Exercise & Sports Science Australia (ESSA) Chief Executive Officer Anita Hobson-Powell said the secret to keeping the kilos in check this Christmas was to eat in moderation and maintain a consistent exercise regime.
“With plenty of shopping, cooking and entertaining on the to-do list over the Christmas break, it’s easy to abandon your regular work-out,” Ms Hobson-Powell said.
“It’s important to keep in mind that it’s much easier to moderate eating and exercise habits over Christmas than it is to try and shift excess weight post-holiday season. If you’re going to indulge in that mince pie or pavlova, be sure to continue incorporating plenty of physical activity into your daily routine.”
Christmas calorie consumption: Fast facts
When piling our plates high on Christmas Day, it’s easy to forget just how many calories we’re consuming. Here’s a breakdown of just how many calories are in our favourite Christmas treats and what you can do to burn the excess energy:
- Roast lamb (approx. 100g) 201 calories
Walk the dog for one hour
- One mini mince pie (approx. 60g) 245 calories
Run for 22 minutes
- Slice of Christmas pudding (approx. 100g) 279 calories
Swim for 45 minutes
- One rum ball (approx. 20g) 80 calories
Perform 100 star jumps
- Single iced gingerbread man (approx. 35g) 144 calories
Skip for 13 minutes at moderate intensity
- Slice of pavlova, topped with whipped cream and fresh fruit (approx. 100g) — 292 calories
Take a one hour Pilates class
Top Tips to beat the Christmas bulge
Ms Hobson-Powell shared the following top tips from ESSA to beat the Christmas bulge:
Pound the pavement
Rather than purchasing gifts online, hit the shops to find the perfect presents for your family and friends. You’ll not only tick items off your shopping list, but keep fit in the process. For some extra exercise, park a few blocks away from the shopping centre. The added bonus is that you’ll avoid all the Christmas traffic and won’t have to spend hours looking for a car park.
Give the gift of exercise
When selecting presents for your loved ones, why not consider gifts that get the family moving? Passes to your local rock climbing centre, a basketball hoop and ball for the kids or even a volleyball set for the park or pool offer hours of fun.
Dance the day away
In addition to the standard backyard cricket set, consider setting up a designated dance floor on Christmas day. This will not only get the family moving, but also add to the festive spirit.

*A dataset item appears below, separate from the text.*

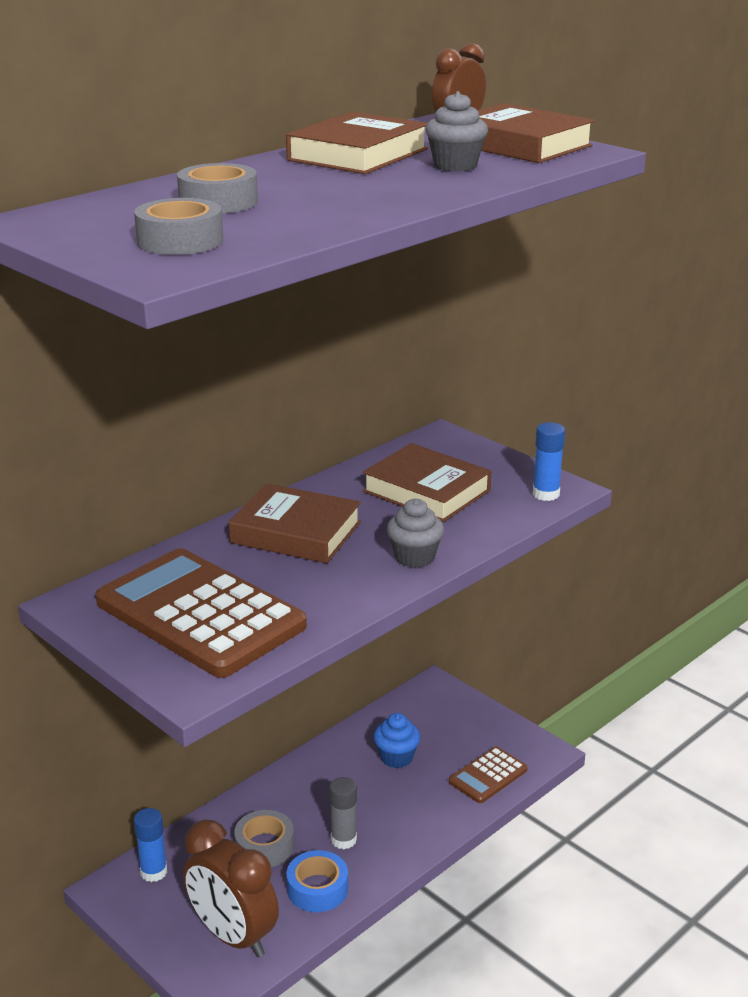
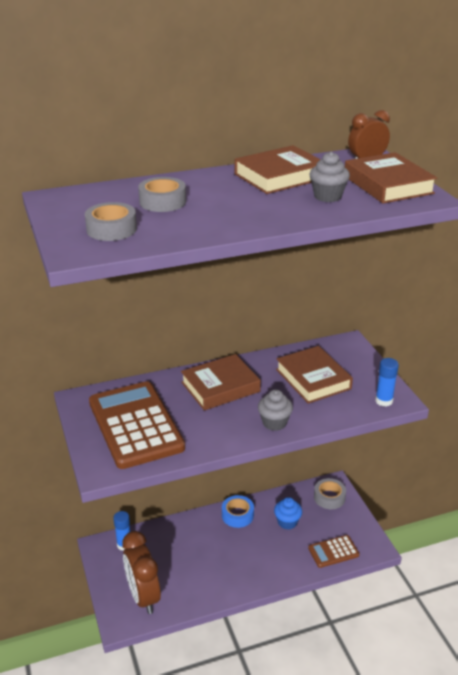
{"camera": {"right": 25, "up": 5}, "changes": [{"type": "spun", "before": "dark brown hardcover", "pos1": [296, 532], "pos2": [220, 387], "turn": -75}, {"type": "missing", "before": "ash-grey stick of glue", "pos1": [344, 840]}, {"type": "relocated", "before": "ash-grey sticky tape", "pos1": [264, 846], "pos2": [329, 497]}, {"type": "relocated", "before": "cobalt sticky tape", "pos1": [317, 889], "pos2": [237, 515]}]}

Challenge everyone to bring a healthy dish to Christmas lunch that embraces the flavours of summer. Mangoes and pomegranates are some ingredients that taste great in salads and look great on your plate. Healthy and delicious can go hand-in-hand!
Design a Christmas quest
If you have children, add to the fun on Christmas morning by creating a treasure hunt. Hide a handful of presents around the backyard and watch them run! Where possible, place presents in the fork of a tree so children have to climb to reach it or at the top of a hill for them to run up. Better yet, encourage them to bounce their way across the trampoline to reach their gift!